## YOUR OBJECTIVE
Can you copy, word for word, the part of the items below that opens with the line containing "looking like 10,14" and closes with the line containing "Clock reading: 5,05", with both of those lines included?
═════ EXTRACTED INFORMATION ═════
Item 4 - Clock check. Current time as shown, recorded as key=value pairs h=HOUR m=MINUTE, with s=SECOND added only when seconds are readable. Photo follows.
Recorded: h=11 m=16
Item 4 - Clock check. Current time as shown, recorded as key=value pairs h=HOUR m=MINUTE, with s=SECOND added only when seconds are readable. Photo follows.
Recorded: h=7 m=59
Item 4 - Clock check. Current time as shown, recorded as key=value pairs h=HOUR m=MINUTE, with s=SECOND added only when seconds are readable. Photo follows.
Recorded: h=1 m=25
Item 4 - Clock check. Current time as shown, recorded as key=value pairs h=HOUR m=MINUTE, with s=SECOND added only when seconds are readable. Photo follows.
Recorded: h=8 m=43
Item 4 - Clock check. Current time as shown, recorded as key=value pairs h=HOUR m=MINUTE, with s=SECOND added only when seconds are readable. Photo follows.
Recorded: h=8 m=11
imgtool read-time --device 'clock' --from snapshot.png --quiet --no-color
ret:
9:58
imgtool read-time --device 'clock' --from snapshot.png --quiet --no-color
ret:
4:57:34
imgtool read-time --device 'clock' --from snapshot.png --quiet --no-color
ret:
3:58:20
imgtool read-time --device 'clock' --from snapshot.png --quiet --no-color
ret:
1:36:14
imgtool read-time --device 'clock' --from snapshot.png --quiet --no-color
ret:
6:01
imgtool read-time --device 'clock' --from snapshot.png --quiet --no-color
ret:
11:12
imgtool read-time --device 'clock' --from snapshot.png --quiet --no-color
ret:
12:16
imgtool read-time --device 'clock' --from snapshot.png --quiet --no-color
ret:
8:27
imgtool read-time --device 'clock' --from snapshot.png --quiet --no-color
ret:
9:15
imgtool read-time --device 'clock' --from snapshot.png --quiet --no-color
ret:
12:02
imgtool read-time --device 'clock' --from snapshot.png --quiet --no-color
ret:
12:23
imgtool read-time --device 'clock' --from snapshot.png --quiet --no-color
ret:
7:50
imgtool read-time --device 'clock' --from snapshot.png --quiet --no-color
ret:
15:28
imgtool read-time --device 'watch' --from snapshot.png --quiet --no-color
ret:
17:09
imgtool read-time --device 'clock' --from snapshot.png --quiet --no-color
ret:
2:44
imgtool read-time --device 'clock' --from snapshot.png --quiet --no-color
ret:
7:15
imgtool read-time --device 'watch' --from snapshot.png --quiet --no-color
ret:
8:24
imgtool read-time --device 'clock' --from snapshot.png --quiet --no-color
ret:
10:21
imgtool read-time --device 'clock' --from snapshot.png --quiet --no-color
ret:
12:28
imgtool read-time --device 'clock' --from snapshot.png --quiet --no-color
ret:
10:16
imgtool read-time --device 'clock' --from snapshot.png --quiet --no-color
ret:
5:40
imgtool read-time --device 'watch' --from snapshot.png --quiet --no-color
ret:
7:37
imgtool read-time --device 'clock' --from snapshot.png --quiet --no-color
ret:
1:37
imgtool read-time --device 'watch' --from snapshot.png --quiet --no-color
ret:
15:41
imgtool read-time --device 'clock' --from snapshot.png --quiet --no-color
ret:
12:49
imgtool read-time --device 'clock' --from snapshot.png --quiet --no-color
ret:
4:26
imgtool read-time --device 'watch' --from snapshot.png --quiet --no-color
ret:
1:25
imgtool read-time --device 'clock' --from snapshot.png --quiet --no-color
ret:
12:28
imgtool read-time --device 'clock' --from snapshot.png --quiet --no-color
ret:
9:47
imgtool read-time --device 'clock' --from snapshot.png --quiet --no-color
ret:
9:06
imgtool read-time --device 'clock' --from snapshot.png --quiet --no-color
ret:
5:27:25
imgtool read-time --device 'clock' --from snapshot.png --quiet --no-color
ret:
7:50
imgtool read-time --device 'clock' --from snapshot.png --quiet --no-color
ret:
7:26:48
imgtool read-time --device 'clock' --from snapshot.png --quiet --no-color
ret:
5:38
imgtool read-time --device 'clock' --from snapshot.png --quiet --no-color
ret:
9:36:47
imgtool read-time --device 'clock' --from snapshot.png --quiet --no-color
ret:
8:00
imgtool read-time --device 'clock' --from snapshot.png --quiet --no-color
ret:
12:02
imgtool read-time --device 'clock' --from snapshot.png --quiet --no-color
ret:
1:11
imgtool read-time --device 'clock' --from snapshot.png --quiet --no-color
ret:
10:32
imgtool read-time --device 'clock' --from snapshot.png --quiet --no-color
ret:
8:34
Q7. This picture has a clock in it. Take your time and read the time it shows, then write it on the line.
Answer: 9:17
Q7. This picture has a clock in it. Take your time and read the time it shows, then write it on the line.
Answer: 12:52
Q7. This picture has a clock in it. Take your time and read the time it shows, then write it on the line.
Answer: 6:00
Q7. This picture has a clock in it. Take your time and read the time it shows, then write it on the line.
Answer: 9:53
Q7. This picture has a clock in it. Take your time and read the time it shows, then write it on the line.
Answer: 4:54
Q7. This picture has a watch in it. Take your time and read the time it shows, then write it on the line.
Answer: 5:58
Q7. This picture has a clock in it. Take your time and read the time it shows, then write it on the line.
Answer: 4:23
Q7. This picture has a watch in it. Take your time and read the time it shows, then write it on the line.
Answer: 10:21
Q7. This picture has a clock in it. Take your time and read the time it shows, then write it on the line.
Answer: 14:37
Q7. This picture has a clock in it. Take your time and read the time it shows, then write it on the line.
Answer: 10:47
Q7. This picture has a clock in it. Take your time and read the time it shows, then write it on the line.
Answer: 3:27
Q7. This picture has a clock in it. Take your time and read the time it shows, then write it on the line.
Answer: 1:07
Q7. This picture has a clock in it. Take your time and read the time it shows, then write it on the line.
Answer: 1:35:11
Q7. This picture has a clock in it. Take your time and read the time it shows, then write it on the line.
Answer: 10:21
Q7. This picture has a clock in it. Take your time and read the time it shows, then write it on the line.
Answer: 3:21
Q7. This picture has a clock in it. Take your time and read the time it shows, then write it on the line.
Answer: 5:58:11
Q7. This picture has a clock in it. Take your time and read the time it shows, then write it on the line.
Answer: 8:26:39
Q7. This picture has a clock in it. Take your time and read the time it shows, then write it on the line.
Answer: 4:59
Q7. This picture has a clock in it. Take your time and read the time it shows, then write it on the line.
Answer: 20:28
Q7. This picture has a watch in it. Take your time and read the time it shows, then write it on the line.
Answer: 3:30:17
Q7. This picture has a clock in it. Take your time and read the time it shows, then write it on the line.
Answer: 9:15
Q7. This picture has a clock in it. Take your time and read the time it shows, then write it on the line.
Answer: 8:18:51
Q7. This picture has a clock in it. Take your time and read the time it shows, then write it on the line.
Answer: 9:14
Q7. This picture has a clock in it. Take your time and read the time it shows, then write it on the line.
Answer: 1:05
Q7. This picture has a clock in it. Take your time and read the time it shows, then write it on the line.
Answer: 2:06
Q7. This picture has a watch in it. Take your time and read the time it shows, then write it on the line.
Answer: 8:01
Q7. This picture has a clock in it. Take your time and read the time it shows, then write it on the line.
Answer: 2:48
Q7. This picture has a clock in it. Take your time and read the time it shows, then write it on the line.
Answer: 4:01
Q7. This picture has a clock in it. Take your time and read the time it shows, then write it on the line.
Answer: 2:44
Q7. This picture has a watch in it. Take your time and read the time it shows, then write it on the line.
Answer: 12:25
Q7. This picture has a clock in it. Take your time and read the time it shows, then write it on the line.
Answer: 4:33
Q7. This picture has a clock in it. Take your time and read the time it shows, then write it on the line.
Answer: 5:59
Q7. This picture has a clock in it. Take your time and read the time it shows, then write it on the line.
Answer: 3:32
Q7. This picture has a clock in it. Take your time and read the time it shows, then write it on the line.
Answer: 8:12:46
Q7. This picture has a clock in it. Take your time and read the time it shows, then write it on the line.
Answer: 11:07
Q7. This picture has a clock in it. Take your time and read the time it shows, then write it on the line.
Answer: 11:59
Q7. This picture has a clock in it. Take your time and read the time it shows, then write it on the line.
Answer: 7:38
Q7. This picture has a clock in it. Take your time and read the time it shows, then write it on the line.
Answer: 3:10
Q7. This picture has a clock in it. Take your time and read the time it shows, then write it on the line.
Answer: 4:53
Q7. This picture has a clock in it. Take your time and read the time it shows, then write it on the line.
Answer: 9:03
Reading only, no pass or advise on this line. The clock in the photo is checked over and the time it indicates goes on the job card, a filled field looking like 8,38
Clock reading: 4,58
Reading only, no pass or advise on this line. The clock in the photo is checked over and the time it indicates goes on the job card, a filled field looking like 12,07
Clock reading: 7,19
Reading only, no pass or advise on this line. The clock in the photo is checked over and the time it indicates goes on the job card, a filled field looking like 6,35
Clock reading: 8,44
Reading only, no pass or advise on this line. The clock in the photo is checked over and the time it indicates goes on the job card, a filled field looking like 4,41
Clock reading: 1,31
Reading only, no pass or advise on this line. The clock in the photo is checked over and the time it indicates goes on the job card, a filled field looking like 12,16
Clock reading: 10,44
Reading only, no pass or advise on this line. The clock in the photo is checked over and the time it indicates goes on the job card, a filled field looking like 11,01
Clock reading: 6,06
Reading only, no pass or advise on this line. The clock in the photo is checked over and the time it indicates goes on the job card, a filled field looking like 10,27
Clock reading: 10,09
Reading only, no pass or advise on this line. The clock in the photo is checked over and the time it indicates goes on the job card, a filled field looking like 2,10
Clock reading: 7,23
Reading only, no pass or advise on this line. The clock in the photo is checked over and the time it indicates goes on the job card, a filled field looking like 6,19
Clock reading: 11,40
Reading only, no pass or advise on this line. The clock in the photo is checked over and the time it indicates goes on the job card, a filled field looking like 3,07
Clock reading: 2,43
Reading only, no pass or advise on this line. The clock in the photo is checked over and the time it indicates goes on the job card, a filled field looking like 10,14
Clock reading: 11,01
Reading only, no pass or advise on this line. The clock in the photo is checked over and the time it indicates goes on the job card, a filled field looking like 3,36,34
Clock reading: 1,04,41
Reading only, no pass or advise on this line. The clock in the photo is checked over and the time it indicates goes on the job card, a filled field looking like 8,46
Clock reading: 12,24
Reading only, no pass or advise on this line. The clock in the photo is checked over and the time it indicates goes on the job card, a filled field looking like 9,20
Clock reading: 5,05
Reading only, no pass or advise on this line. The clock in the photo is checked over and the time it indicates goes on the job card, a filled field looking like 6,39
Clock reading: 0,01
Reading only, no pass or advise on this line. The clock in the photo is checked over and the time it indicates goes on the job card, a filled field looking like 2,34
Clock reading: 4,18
═════
## OUTPUT
Reading only, no pass or advise on this line. The clock in the photo is checked over and the time it indicates goes on the job card, a filled field looking like 10,14
Clock reading: 11,01
Reading only, no pass or advise on this line. The clock in the photo is checked over and the time it indicates goes on the job card, a filled field looking like 3,36,34
Clock reading: 1,04,41
Reading only, no pass or advise on this line. The clock in the photo is checked over and the time it indicates goes on the job card, a filled field looking like 8,46
Clock reading: 12,24
Reading only, no pass or advise on this line. The clock in the photo is checked over and the time it indicates goes on the job card, a filled field looking like 9,20
Clock reading: 5,05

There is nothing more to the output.